# [TASK BRIEF]
Recast every one of the rows below as a numbered list, leaving out any blank lines.

# [RECORDS FOR PROCESSING]
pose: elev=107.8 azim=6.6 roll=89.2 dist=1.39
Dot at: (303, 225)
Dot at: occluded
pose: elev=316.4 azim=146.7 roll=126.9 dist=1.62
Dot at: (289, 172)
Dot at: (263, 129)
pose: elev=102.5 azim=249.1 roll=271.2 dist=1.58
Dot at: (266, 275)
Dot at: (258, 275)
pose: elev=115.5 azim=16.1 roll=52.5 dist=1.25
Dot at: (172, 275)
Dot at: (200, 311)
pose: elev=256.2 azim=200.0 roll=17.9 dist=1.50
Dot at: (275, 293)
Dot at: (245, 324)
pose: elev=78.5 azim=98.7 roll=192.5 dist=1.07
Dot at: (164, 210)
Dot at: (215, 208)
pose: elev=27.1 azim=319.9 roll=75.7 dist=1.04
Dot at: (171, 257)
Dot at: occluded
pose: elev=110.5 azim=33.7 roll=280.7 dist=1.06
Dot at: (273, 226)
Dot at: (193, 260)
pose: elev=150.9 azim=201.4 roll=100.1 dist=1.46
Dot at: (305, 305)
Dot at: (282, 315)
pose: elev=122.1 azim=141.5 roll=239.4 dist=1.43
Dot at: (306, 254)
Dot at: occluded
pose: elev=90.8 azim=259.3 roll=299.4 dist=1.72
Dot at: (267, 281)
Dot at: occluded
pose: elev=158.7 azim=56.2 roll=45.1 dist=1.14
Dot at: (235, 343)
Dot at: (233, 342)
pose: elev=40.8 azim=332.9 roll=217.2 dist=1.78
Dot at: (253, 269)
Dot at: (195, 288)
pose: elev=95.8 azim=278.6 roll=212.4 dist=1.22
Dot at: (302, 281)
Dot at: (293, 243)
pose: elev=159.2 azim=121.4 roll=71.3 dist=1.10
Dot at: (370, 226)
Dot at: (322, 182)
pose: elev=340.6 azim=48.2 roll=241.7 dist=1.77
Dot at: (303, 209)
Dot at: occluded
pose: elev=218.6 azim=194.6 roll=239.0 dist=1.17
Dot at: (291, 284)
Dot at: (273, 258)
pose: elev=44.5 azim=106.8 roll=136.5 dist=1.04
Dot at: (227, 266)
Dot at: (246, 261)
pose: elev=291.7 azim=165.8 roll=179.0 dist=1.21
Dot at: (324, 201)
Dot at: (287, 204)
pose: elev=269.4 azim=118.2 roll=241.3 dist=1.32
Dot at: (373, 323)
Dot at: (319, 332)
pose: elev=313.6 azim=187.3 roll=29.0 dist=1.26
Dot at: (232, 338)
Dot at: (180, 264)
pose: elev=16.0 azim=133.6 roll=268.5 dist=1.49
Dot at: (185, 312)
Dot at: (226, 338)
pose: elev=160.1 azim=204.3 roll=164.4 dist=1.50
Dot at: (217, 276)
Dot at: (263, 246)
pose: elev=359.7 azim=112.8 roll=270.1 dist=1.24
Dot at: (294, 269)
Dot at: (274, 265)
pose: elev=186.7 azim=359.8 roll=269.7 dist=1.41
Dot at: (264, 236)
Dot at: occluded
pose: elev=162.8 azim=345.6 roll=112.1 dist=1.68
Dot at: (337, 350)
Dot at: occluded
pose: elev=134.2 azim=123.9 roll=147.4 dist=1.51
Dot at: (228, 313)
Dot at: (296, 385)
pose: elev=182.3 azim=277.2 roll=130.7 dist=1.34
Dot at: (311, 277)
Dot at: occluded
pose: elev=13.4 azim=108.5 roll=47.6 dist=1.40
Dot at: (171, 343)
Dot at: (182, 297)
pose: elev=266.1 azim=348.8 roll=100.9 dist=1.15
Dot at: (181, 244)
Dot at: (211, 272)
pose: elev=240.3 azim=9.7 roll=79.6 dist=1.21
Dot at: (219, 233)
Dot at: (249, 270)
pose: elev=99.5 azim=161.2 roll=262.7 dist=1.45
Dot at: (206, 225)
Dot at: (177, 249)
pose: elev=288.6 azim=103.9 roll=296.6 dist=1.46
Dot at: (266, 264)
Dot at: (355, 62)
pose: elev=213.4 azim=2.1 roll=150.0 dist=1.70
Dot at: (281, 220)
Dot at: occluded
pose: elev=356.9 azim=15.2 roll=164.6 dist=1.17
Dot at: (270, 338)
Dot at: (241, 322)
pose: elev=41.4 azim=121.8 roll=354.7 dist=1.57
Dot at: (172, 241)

# [RESULT OF THE EXERCISE]
1. pose: elev=107.8 azim=6.6 roll=89.2 dist=1.39
2. Dot at: (303, 225)
3. Dot at: occluded
4. pose: elev=316.4 azim=146.7 roll=126.9 dist=1.62
5. Dot at: (289, 172)
6. Dot at: (263, 129)
7. pose: elev=102.5 azim=249.1 roll=271.2 dist=1.58
8. Dot at: (266, 275)
9. Dot at: (258, 275)
10. pose: elev=115.5 azim=16.1 roll=52.5 dist=1.25
11. Dot at: (172, 275)
12. Dot at: (200, 311)
13. pose: elev=256.2 azim=200.0 roll=17.9 dist=1.50
14. Dot at: (275, 293)
15. Dot at: (245, 324)
16. pose: elev=78.5 azim=98.7 roll=192.5 dist=1.07
17. Dot at: (164, 210)
18. Dot at: (215, 208)
19. pose: elev=27.1 azim=319.9 roll=75.7 dist=1.04
20. Dot at: (171, 257)
21. Dot at: occluded
22. pose: elev=110.5 azim=33.7 roll=280.7 dist=1.06
23. Dot at: (273, 226)
24. Dot at: (193, 260)
25. pose: elev=150.9 azim=201.4 roll=100.1 dist=1.46
26. Dot at: (305, 305)
27. Dot at: (282, 315)
28. pose: elev=122.1 azim=141.5 roll=239.4 dist=1.43
29. Dot at: (306, 254)
30. Dot at: occluded
31. pose: elev=90.8 azim=259.3 roll=299.4 dist=1.72
32. Dot at: (267, 281)
33. Dot at: occluded
34. pose: elev=158.7 azim=56.2 roll=45.1 dist=1.14
35. Dot at: (235, 343)
36. Dot at: (233, 342)
37. pose: elev=40.8 azim=332.9 roll=217.2 dist=1.78
38. Dot at: (253, 269)
39. Dot at: (195, 288)
40. pose: elev=95.8 azim=278.6 roll=212.4 dist=1.22
41. Dot at: (302, 281)
42. Dot at: (293, 243)
43. pose: elev=159.2 azim=121.4 roll=71.3 dist=1.10
44. Dot at: (370, 226)
45. Dot at: (322, 182)
46. pose: elev=340.6 azim=48.2 roll=241.7 dist=1.77
47. Dot at: (303, 209)
48. Dot at: occluded
49. pose: elev=218.6 azim=194.6 roll=239.0 dist=1.17
50. Dot at: (291, 284)
51. Dot at: (273, 258)
52. pose: elev=44.5 azim=106.8 roll=136.5 dist=1.04
53. Dot at: (227, 266)
54. Dot at: (246, 261)
55. pose: elev=291.7 azim=165.8 roll=179.0 dist=1.21
56. Dot at: (324, 201)
57. Dot at: (287, 204)
58. pose: elev=269.4 azim=118.2 roll=241.3 dist=1.32
59. Dot at: (373, 323)
60. Dot at: (319, 332)
61. pose: elev=313.6 azim=187.3 roll=29.0 dist=1.26
62. Dot at: (232, 338)
63. Dot at: (180, 264)
64. pose: elev=16.0 azim=133.6 roll=268.5 dist=1.49
65. Dot at: (185, 312)
66. Dot at: (226, 338)
67. pose: elev=160.1 azim=204.3 roll=164.4 dist=1.50
68. Dot at: (217, 276)
69. Dot at: (263, 246)
70. pose: elev=359.7 azim=112.8 roll=270.1 dist=1.24
71. Dot at: (294, 269)
72. Dot at: (274, 265)
73. pose: elev=186.7 azim=359.8 roll=269.7 dist=1.41
74. Dot at: (264, 236)
75. Dot at: occluded
76. pose: elev=162.8 azim=345.6 roll=112.1 dist=1.68
77. Dot at: (337, 350)
78. Dot at: occluded
79. pose: elev=134.2 azim=123.9 roll=147.4 dist=1.51
80. Dot at: (228, 313)
81. Dot at: (296, 385)
82. pose: elev=182.3 azim=277.2 roll=130.7 dist=1.34
83. Dot at: (311, 277)
84. Dot at: occluded
85. pose: elev=13.4 azim=108.5 roll=47.6 dist=1.40
86. Dot at: (171, 343)
87. Dot at: (182, 297)
88. pose: elev=266.1 azim=348.8 roll=100.9 dist=1.15
89. Dot at: (181, 244)
90. Dot at: (211, 272)
91. pose: elev=240.3 azim=9.7 roll=79.6 dist=1.21
92. Dot at: (219, 233)
93. Dot at: (249, 270)
94. pose: elev=99.5 azim=161.2 roll=262.7 dist=1.45
95. Dot at: (206, 225)
96. Dot at: (177, 249)
97. pose: elev=288.6 azim=103.9 roll=296.6 dist=1.46
98. Dot at: (266, 264)
99. Dot at: (355, 62)
100. pose: elev=213.4 azim=2.1 roll=150.0 dist=1.70
101. Dot at: (281, 220)
102. Dot at: occluded
103. pose: elev=356.9 azim=15.2 roll=164.6 dist=1.17
104. Dot at: (270, 338)
105. Dot at: (241, 322)
106. pose: elev=41.4 azim=121.8 roll=354.7 dist=1.57
107. Dot at: (172, 241)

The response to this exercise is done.